За долгие месяцы блокадной жизни нам стал изве­стен каждый кусочек ленинградского неба. Сейчас зарево трепетало над Петергофом. Там происходила обычная перестрелка.

Ощупью, широко расставив руки, боясь вот-вот про­валиться в находящийся рядом подвал, мы вошли в ве­стибюль здания. Больные уже спали. В коридоре бледно мерцал зеленоватый свет. Его излучала маленькая на­стольная лампа, прикрытая узорчатым абажуром. Обло­котившись на край стола, возле лампы сидела худенькая девушка и что-то старательно писала на мелко разграф­ленном листе бумаги. На цыпочках, боясь нарушить ночную больничную тишину, мы прошли в палату, где лежала Шура. Мирра отстранила меня. Она быстро подбежала к Шуре и села возле ее кровати. После креп­ких поцелуев они сразу заговорили. Казалось, они про­должали привычный, давно начатый разговор. Как это обыкновенно бывает после долгой разлуки, они переби­вали друг друга, мимоходом касались главного и подолгу останавливались на не стоящих внимания мелочах. Шура не любила говорить о своей болезни и на многочислен­ные вопросы Мирры отвечала неохотно и коротко. Толь­ко теперь, когда она лежала навзничь и когда на нее падал сбоку желтоватый свет электрической лампы, я заметил, как сильно она похудела, какими огромными впадинами темнели ее глаза.

— Самое главное в том, — задумчиво проговорила она, — что у нас в Ленинграде подуло теперь новым воздухом. В эти дни мы еще острее почувствовали дыха­ние Большой земли, дыхание родины. Ведь о прорыве блокады мы мечтали полтора года! Каждый день и ка­ждую ночь! Это счастье не забудется до конца жизни.

Мирра схватила Шурину руку.

— День, когда радио сообщило нам о конце ленин­градской блокады, был и для нас величайшим праздни­ком.

Голос у Мирры дрожал.
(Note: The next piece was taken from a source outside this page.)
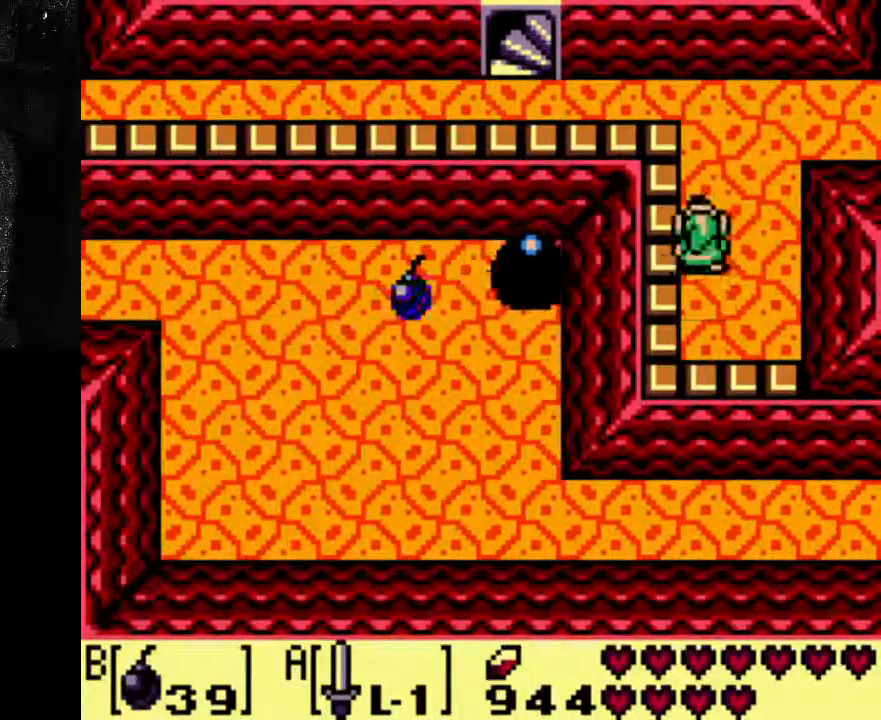
{"dt_ms": 500, "buttons": [], "left_stick": "center", "right_stick": "center"}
Она нервно перебирала пальцами бахрому одеяла.

— Как ты думаешь, Миррочка, почему Ленинград победил?— с лихорадочно горящими глазами спросила Шура. — Почему мы прорвали кольцо блокады? Откуда взялись у нас эти огромные силы?

Мирра вскочила, всхлипнула и зашагала по комнате.

— Я думаю, — продолжала Шура, приподнявшись на локте и без всякого удивления взглянув на плачу­щую Мирру, — я думаю, что нам помогло постоянное общение с Большой землей. За нашей спиной была вся родная земля!..

Мирра остановилась, вытерла платком глаза и ска­зала:

— У меня в отделении есть санитар Толубеев, пожи­лой, умный узбек. Когда радио разнесло весть о проры­ве блокады, он, несмотря на свои пятьдесят лет, ловко проплясал какой-то национальный танец и закричал: «Да здравствует Москва! Да здравствует Сталин!» Мне ка­жется, его словами говорил сам народ.

Подруги беседовали до поздней ночи. Они вспоми­нали прошлую ленинградскую зиму, общих знакомых, работу в госпитале.

Их разговор мог бы продолжаться до утра...

— Друзья, пора наконец спать!— вмешался я в раз­говор. — Вы обе, так сказать, в отпуску, а мне завтра работать... Кончайте! В вашем распоряжении весь зав­трашний день.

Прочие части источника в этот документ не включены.